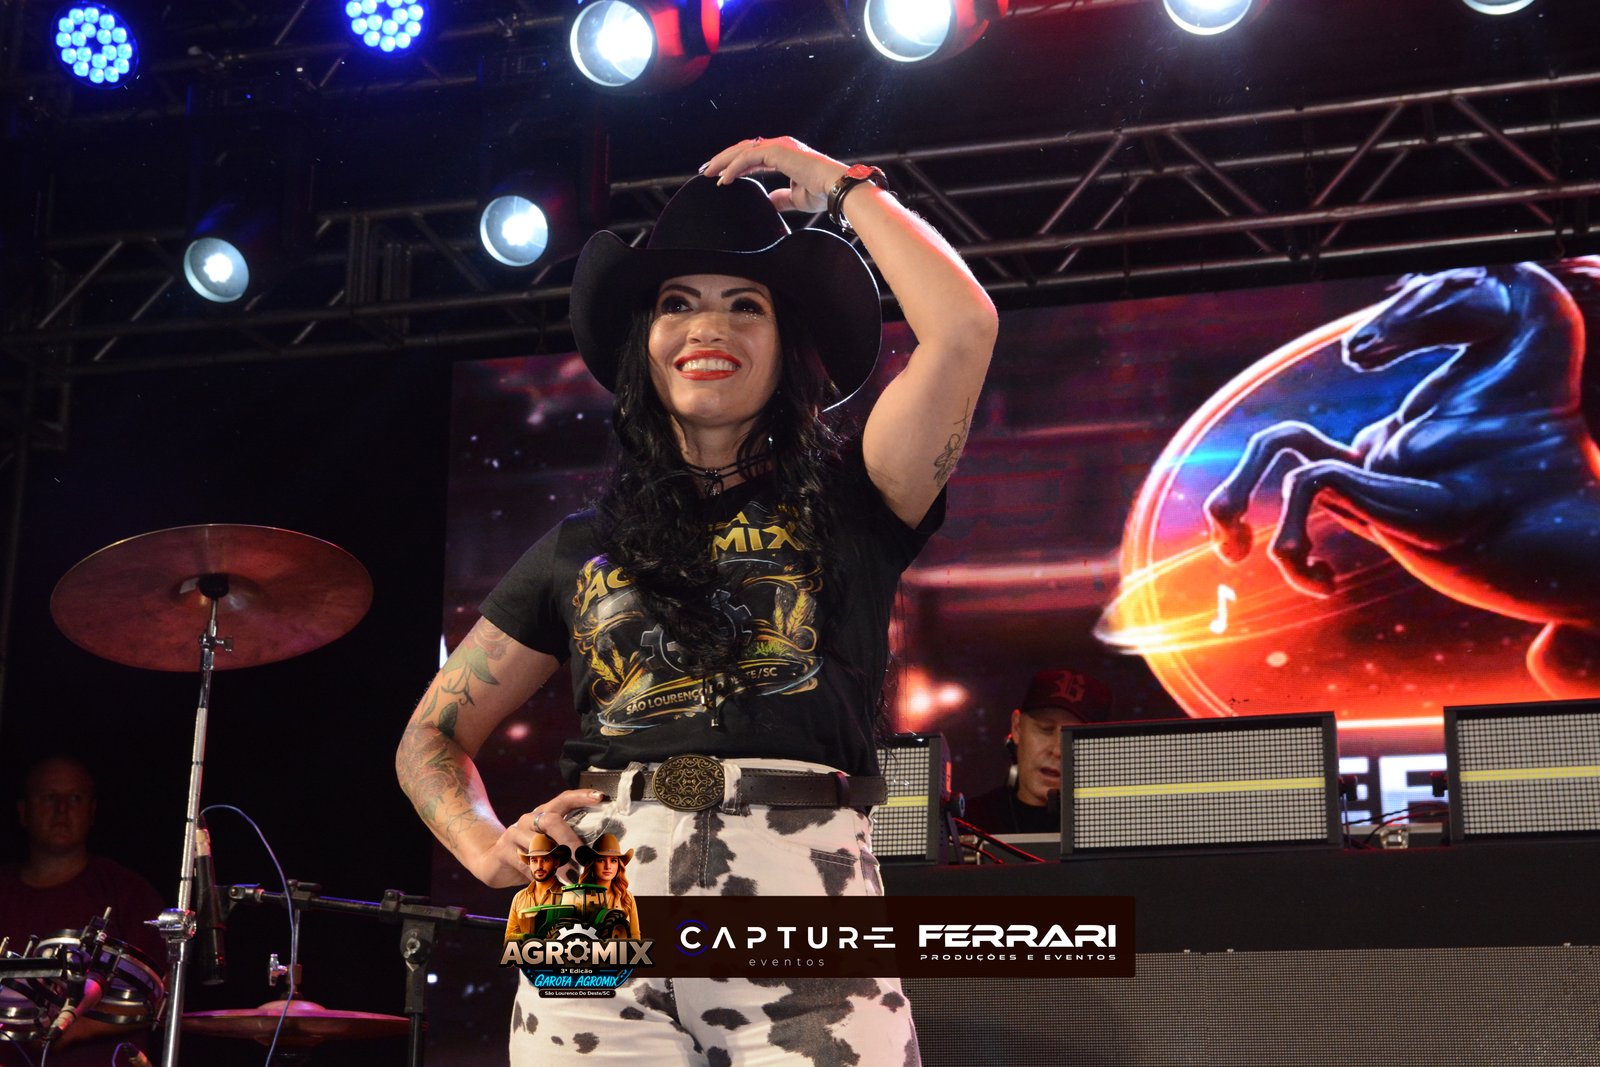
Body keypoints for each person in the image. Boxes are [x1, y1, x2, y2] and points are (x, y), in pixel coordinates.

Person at [396, 135, 996, 1065]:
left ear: (789, 343)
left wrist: (839, 187)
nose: (707, 328)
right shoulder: (578, 548)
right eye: (678, 303)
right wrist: (481, 843)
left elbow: (962, 328)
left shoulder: (861, 499)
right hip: (591, 891)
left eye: (744, 305)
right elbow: (430, 736)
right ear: (645, 343)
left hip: (801, 888)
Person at [0, 756, 166, 1067]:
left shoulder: (127, 891)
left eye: (75, 798)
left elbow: (162, 993)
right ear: (23, 812)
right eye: (49, 797)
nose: (62, 809)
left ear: (92, 812)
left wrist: (73, 1027)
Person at [963, 669, 1120, 835]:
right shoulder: (965, 824)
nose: (1057, 751)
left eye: (1074, 737)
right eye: (1046, 729)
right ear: (1017, 727)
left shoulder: (1114, 828)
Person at [502, 832, 570, 941]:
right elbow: (509, 938)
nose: (539, 866)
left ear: (556, 863)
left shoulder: (569, 897)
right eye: (534, 860)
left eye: (545, 860)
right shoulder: (519, 897)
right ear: (529, 863)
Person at [574, 834, 639, 940]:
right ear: (592, 864)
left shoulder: (627, 897)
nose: (608, 866)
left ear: (619, 865)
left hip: (622, 950)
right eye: (601, 860)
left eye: (613, 860)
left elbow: (635, 935)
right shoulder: (579, 896)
━━━━━━━━
### [WHAT IS NEEDED]
Among the records above, which lines hold the word "shoulder"? Copy each one.

### [ANSWER TO THE PROBLEM]
right shoulder: (578, 548)
left shoulder: (861, 499)
left shoulder: (127, 891)
right shoulder: (965, 824)
left shoulder: (1114, 828)
left shoulder: (569, 897)
right shoulder: (519, 897)
left shoulder: (627, 897)
right shoulder: (579, 896)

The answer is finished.